…e poi non disertare pensieri nel cieco blu tutto patisce e s’intana nei capelli la notte risuona come corde verdi di lago la palpebra si gonfia e devo fare cosa fare del tempo del grano che è inverno
e poi cosa nasce quale speranza quale pietra potrà gridare insieme a me con cuore di foresta e d’infanzia...

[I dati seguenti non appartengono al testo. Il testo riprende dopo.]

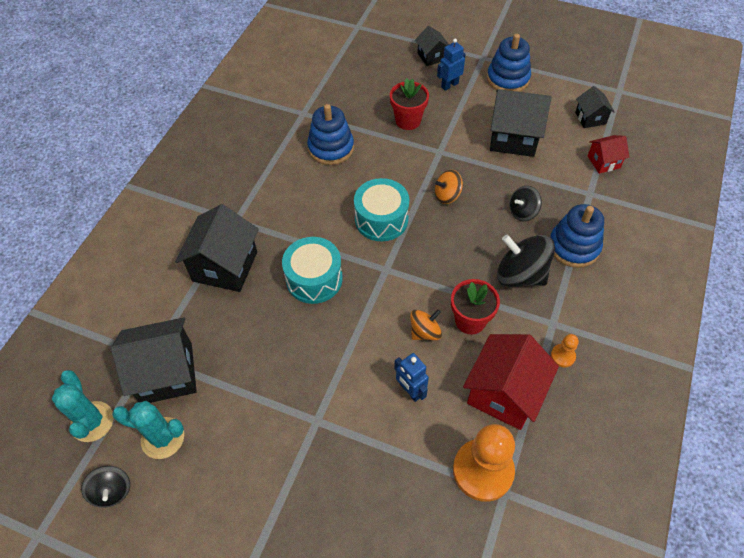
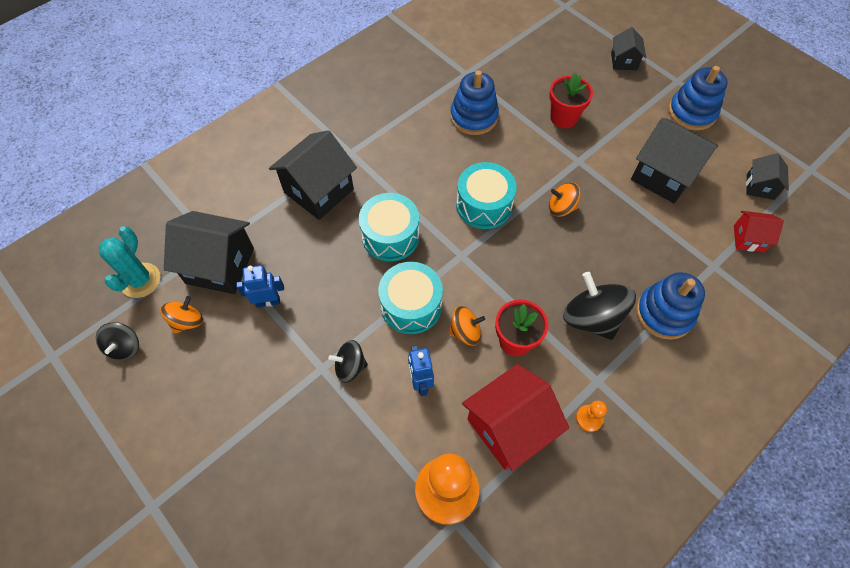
camera: 25 degrees right, 5 degrees up
(163, 438) = (187, 321): turquoise cactus -> orange spinning top
(366, 330) = (411, 305): none -> turquoise drum
(449, 85) = (626, 97): blue robot -> blue robot (268, 301)
(522, 212) = (630, 255): black spinning top -> black spinning top (350, 367)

Accostarsi a L’anima sonora delle parole significa, per il lettore, compiere un’esperienza intellettuale e spirituale assoluta, simile all’iniziazione, propria del mondo classico, agli antichi sapienziali misteri. Occorre, innanzi tutto, accantonare la razionale – e in questo caso, fuorviante – preoccupazione di capire, di rintracciare un senso compiuto e rassicurante, abbandonandosi invece alla malìa del suono, alla fascinazione di immagini uditive/visive che scaturiscono da un linguaggio per così dire primevo, frutto della mescolanza di sardo nuorese, italiano, neogreco. Nei testi di Maria Grazia Cabras, infatti, si realizza con l’affascinante terribilità del gesto creatore irrevocabile una commistione di voci, «aliti-istanti che vibrano», le quali attraverso l’esplorazione del mito approdano al dominio incontrastato di Eros, signore del tempo e sigillo dell’anima profonda del mondo, secondo le parole, citate dall’autrice, della protagonista del Simposio platonico, Diotima di Mantinea: «Amare, sia per il corpo che per l’anima, significa creare nella bellezza».